# Passage:
35. As above referred to, Mr. Fergal White swore the grounding affidavit. He was the individual who
co-signed the facility letter. He also in his grounding affidavit described himself as manager of
“Global Restructuring Group, Ulster Bank Ireland Limited”, and averred that he had been duly
authorised by the Bank to access its banker books and records so as to ground the evidence
which he tendered. In several other respects, his affidavit would suggest that the requirements
of the Bankers’ Books Evidence Acts 1879-1959 (as amended) have been satisfied. As no
countervailing evidence has been adduced, I am entirely satisfied that the difficulties faced by
other financial institutions in the circumstances which I have described, are not present in this
case. Accordingly, there is no infirmity in Mr. White having sworn the grounding affidavit.
Page 12 ⇓
Issue No. 4: The Demand Letter:
36. Proceeding on the assumption that a “demand” for the repayment of the debt, once default had
taken place, was a precondition to the institution of proceedings, the argument advanced by Mr.

# Rows:
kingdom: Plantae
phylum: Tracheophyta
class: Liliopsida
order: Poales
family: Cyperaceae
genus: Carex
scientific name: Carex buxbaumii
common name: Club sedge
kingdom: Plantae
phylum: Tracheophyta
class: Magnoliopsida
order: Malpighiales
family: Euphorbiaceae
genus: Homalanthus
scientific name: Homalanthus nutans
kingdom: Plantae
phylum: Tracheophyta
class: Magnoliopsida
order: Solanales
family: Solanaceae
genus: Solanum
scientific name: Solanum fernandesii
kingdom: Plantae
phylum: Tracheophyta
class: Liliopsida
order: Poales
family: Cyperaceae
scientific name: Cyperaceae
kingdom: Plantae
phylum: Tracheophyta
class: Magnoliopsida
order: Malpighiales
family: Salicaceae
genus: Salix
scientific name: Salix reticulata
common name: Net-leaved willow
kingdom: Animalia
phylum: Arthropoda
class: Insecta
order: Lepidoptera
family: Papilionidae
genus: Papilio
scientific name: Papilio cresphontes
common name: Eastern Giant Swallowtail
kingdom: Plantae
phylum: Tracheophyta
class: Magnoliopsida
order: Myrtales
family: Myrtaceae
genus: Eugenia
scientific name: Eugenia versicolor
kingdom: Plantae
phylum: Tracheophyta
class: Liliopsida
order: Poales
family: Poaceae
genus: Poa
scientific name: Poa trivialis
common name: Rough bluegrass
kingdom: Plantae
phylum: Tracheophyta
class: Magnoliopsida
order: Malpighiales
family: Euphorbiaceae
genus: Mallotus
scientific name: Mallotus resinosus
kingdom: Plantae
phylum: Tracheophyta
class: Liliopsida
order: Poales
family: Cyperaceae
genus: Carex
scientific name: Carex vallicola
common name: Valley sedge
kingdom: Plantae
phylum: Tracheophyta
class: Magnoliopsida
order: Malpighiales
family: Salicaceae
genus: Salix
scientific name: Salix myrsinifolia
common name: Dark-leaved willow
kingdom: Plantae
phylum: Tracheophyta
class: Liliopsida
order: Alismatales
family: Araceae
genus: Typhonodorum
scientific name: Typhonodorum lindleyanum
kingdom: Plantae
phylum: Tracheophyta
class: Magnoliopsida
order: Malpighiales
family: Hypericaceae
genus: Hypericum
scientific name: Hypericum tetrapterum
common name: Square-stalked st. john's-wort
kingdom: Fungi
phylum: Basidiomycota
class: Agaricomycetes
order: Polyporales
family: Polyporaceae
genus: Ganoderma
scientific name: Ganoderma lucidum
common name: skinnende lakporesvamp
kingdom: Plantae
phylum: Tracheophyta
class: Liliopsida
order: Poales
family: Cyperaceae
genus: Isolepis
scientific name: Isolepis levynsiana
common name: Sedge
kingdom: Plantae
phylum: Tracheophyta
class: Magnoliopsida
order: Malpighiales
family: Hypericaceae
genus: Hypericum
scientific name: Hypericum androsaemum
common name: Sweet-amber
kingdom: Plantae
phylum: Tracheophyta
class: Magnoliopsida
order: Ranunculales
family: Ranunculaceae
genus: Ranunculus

# What to work on:
A – In the judgment, what position did Mr. Fergal White give for himself in his grounding affidavit?
B – Carry the judgment forward from the point where it stops.
The records were drawn from a separate source.

# Task answers:
A – He described himself as manager of "Global Restructuring Group, Ulster Bank Ireland Limited".

B –
Beades, was that in the grounding affidavit of Mr. White, two letters were referred to, one
undated but said to have been sent in January, 2013, with the second being a letter dated 13th
March, 2013. At first glance the latter seems to be a replica of the January one, but on closer
inspection it is not: as the amounts specified are different in respect of Account No. 10280306.
37. It is rightly pointed out by Mr. Beades that the January letter states that the balance set out,
which includes interest, is as of the “13th March, 2013”. Unless this was intended to be a
forward calculation, which I doubt, it would appear surprising that the sum claimed did not
reflect the actual amount then due at the date of the letter. In any event, the 13th March,
2013, letter has different figures in relation to this account. The argument advanced by Mr.
Beades is that as a contractual requirement, the letter of demand was the January letter and as
it is undated it could not be said to satisfy that requirement.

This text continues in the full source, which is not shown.